Principal researchers spend their days pulling apart compiled software using tools like Ghidra and IDA Pro, looking for logic errors, memory corruption bugs, or cryptographic weaknesses. They run automated fuzzing campaigns that throw millions of malformed inputs at a target application until it crashes in an interesting way. When they find something, they weaponise it — building a working proof of concept — and then responsibly disclose it or publish research that changes how the industry thinks about a problem. This is where the ceiling of the profession is.

★ Recommended

OSEP (OffSec Experienced Pentester)

OffSec

What it teaches

OSEP covers advanced attack techniques for hardened environments — environments that have modern AV, EDR, application whitelisting, and other defensive layers in place. The course teaches you how to bypass each of these controls using a combination of custom tooling, living-off-the-land techniques, and creative exploitation chains. The exam is a gruelling 48 hours in a fully defended simulated corporate network.

Why at this level

For anyone who has passed the OSCP and wants to demonstrate that they can operate at the expert level, OSEP is the natural next step. It's specifically designed for situations where the standard playbook doesn't work — where the target organisation actually knows what they're doing defensively. Passing it proves you can think creatively under constraints and that you're not reliant on known public exploits.

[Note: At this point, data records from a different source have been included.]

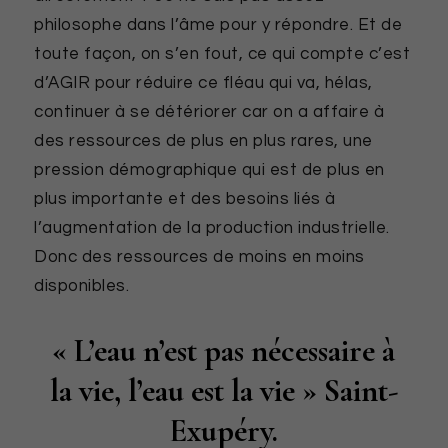
philosophe dans l’âme pour y répondre. Et de
toute façon, on s’en fout, ce qui compte c’est
d’AGIR pour réduire ce fléau qui va, hélas,
continuer à se détériorer car on a affaire à
des ressources de plus en plus rares, une
pression démographique qui est de plus en
plus importante et des besoins liés à
l’augmentation de la production industrielle.
Donc des ressources de moins en moins
disponibles.
« L’eau n’est pas nécessaire à
la vie, l’eau est la vie » Saint-
Exupéry.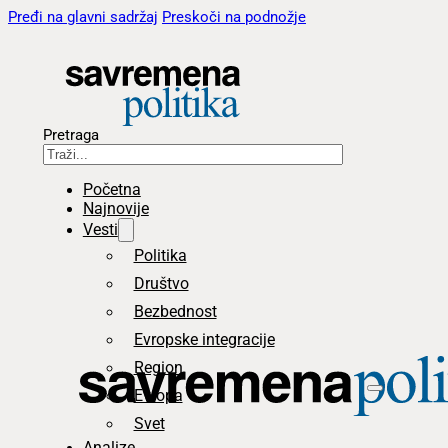
Pređi na glavni sadržaj
Preskoči na podnožje
Pretraga
Početna
Najnovije
Vesti
Politika
Društvo
Bezbednost
Evropske integracije
Region
Evropa
Svet
Analize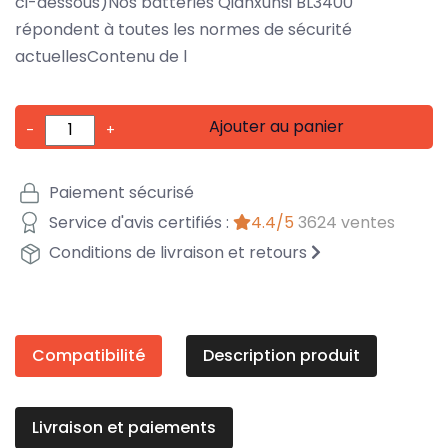
ci-dessous)Nos batteries Qianxunsi BL3400
répondent à toutes les normes de sécurité
actuellesContenu de l
Ajouter au panier
-
+
Paiement sécurisé
Service d'avis certifiés :
4.4/5
3624 ventes
Conditions de livraison et retours
Compatibilité
Description produit
Livraison et paiements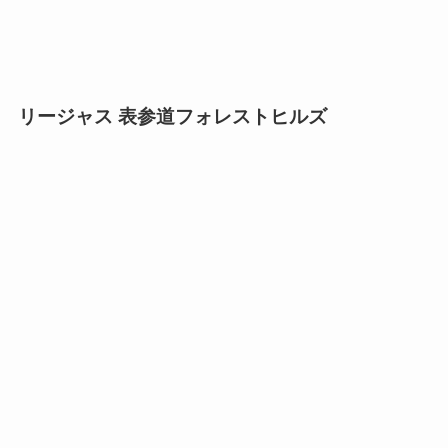
リージャス 表参道フォレストヒルズ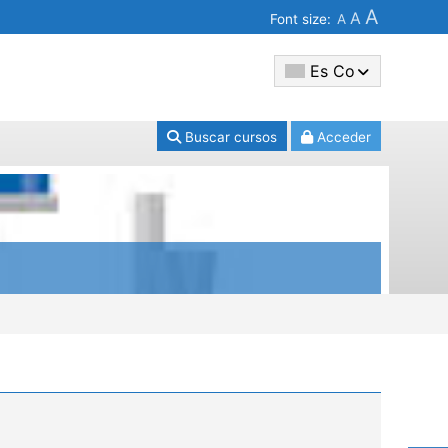
A
A
Font size:
A
Es Co
Buscar cursos
Acceder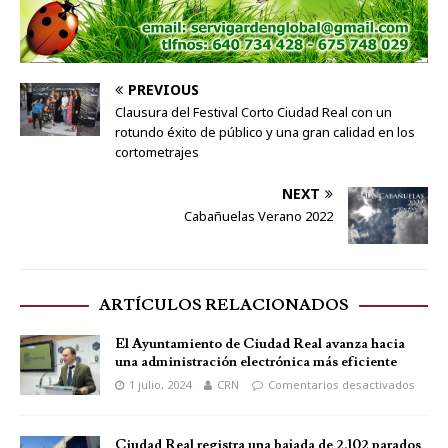
PREVIOUS
Clausura del Festival Corto Ciudad Real con un
rotundo éxito de público y una gran calidad en los
cortometrajes
NEXT
Cabañuelas Verano 2022
ARTÍCULOS RELACIONADOS
El Ayuntamiento de Ciudad Real avanza hacia
una administración electrónica más eficiente
1 julio, 2024
CRN
Comentarios desactivados
Ciudad Real registra una bajada de 2.102 parados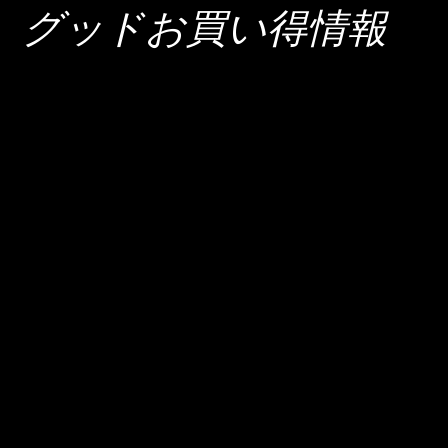
グッドお買い得情報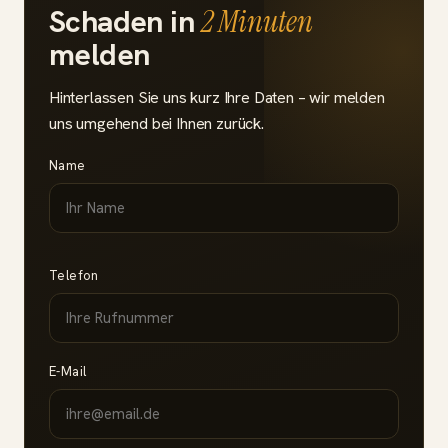
Schaden in
2 Minuten
melden
Hinterlassen Sie uns kurz Ihre Daten – wir melden
uns umgehend bei Ihnen zurück.
Name
Telefon
E-Mail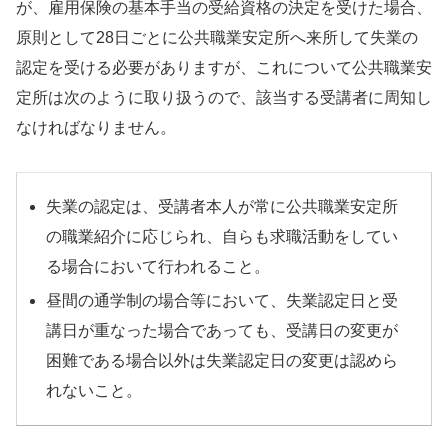
が、雇用保険の基本手当の受給資格の決定を受けた場合、
原則として28日ごとに公共職業安定所へ来所して失業の
認定を受ける必要がありますが、これについて公共職業安
定所は次のように取り扱うので、該当する受講者に周知し
なければなりません。
失業の認定は、受講者本人が常に公共職業安定所
の職業紹介に応じられ、自らも求職活動をしてい
る場合において行われること。
昼間の通学制の場合等において、失業認定日と受
講日が重なった場合であっても、受講日の変更が
困難である場合以外は失業認定日の変更は認めら
れないこと。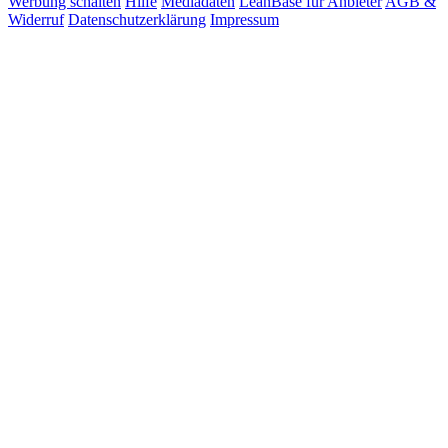
Werbung schalten
Hilfe
Mediadaten
LeanBase für Anbieter
AGB &
Widerruf
Datenschutzerklärung
Impressum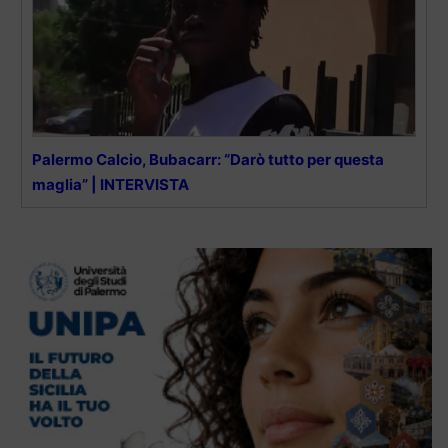
Palermo Calcio, Bubacarr: “Darò tutto per questa
maglia” | INTERVISTA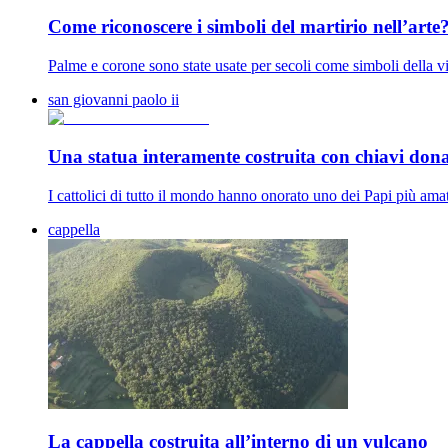
Come riconoscere i simboli del martirio nell’arte
Palme e corone sono state usate per secoli come simboli della vit
san giovanni paolo ii
Una statua interamente costruita con chiavi dona
I cattolici di tutto il mondo hanno onorato uno dei Papi più amati
cappella
La cappella costruita all’interno di un vulcano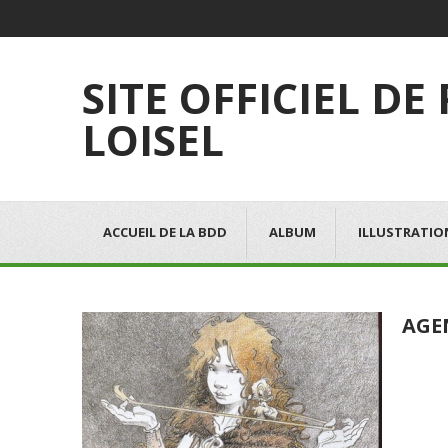
SITE OFFICIEL DE
LOISEL
ACCUEIL DE LA BDD
ALBUM
ILLUSTRATIO
AGE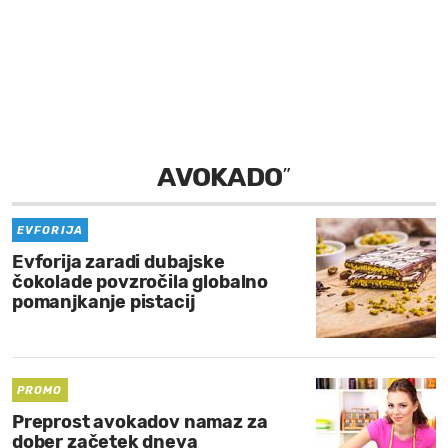
MOJ SANJ
AVOKADO
”
EVFORIJA
Evforija zaradi dubajske
čokolade povzročila globalno
pomanjkanje pistacij
PROMO
Preprost avokadov namaz za
dober začetek dneva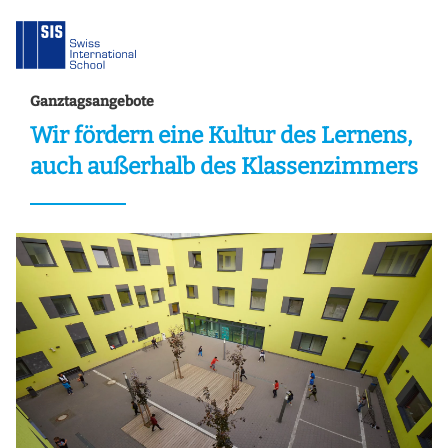
Ganztagsangebote
Wir fördern eine Kultur des Lernens,
auch außerhalb des Klassenzimmers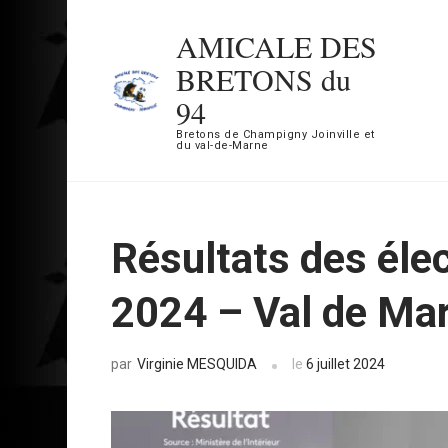
Aller
AMICALE DES
au
BRETONS du
contenu
94
(Pressez
Bretons de Champigny Joinville et
Entrée)
du val-de-Marne
Résultats des éle
2024 – Val de Ma
Virginie MESQUIDA
le
6 juillet 2024
par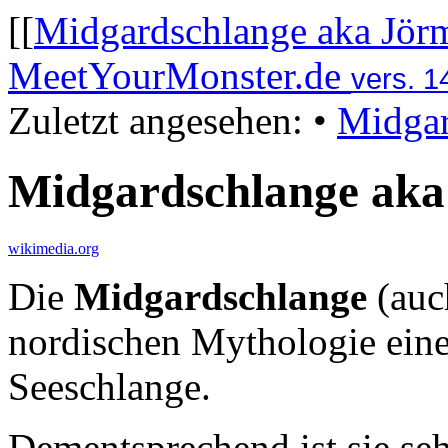
[[
Midgardschlange aka Jör
MeetYourMonster.de
vers. 1
Zuletzt angesehen:
•
Midgar
Midgardschlange ak
wikimedia.org
Die
Midgardschlange
(auc
nordischen Mythologie eine
Seeschlange.
Dementsprechend ist sie seh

GXPN (GIAC Exploit Researcher and Advanced Penetration Tester)

GIAC / SANS

What it teaches

The GXPN validates deep knowledge of exploit development, including writing shellcode, bypassing modern OS memory protections like ASLR and DEP, and performing advanced network protocol attacks. It's associated with the SANS SEC660 course and is entirely exam-based, requiring you to demonstrate both theory and application.

Why at this level

In the research and specialist exploit development world, the GXPN is one of the certifications that marks you out as a serious technical mind. It's not for everyone — the content is demanding and the exam reflects that — but for people pursuing roles in vulnerability research, offensive tooling development, or government-adjacent security work, it's a meaningful credential that most candidates don't have.

Z

Zero-Day Research

Finding What Nobody Else Found

GhidraIDA ProWinDbgAFL++

What it is

Zero-day research is the process of finding previously unknown vulnerabilities in software, usually in closed-source commercial applications or operating system components. You use reverse engineering tools to read compiled machine code without access to the source, fuzz testing frameworks to find crash conditions, and debugging tools to understand exactly what goes wrong at the code level when those crashes occur. The goal is a working proof of concept that demonstrates real-world impact.

Why you need it here

This is the deepest form of offensive security work. Finding a zero-day in a Microsoft product, a network device, or a widely used piece of software is a significant technical achievement that commands both industry respect and serious financial compensation, whether through bug bounty programmes, direct disclosure payments, or the specialised commercial research roles that operate at this level. It also has a direct impact on security for everyone, which is worth noting.

Resources

Free Resources

OpenSecurityTraining2

OST2 offers a series of self-paced courses on low-level security topics including architecture, operating system internals, and exploit development. The content is academically rigorous and written by people who research this professionally. It's the best free deep-dive resource available for this level of work.

LiveOverflow (YouTube)

LiveOverflow makes long-form videos about binary exploitation, CTF challenges, and low-level vulnerability research. His explanations of heap exploits, format string bugs, and browser vulnerabilities are accessible without dumbing them down. An excellent resource for building the mental models you need at this level.

Paid / Professional

Fuzzing101

A free but structured exercise repository that teaches fuzzing by having you find real CVEs in real software. Working through the exercises gives you practical experience with AFL++ and other fuzzing frameworks in a way that no amount of reading about fuzzing can replicate.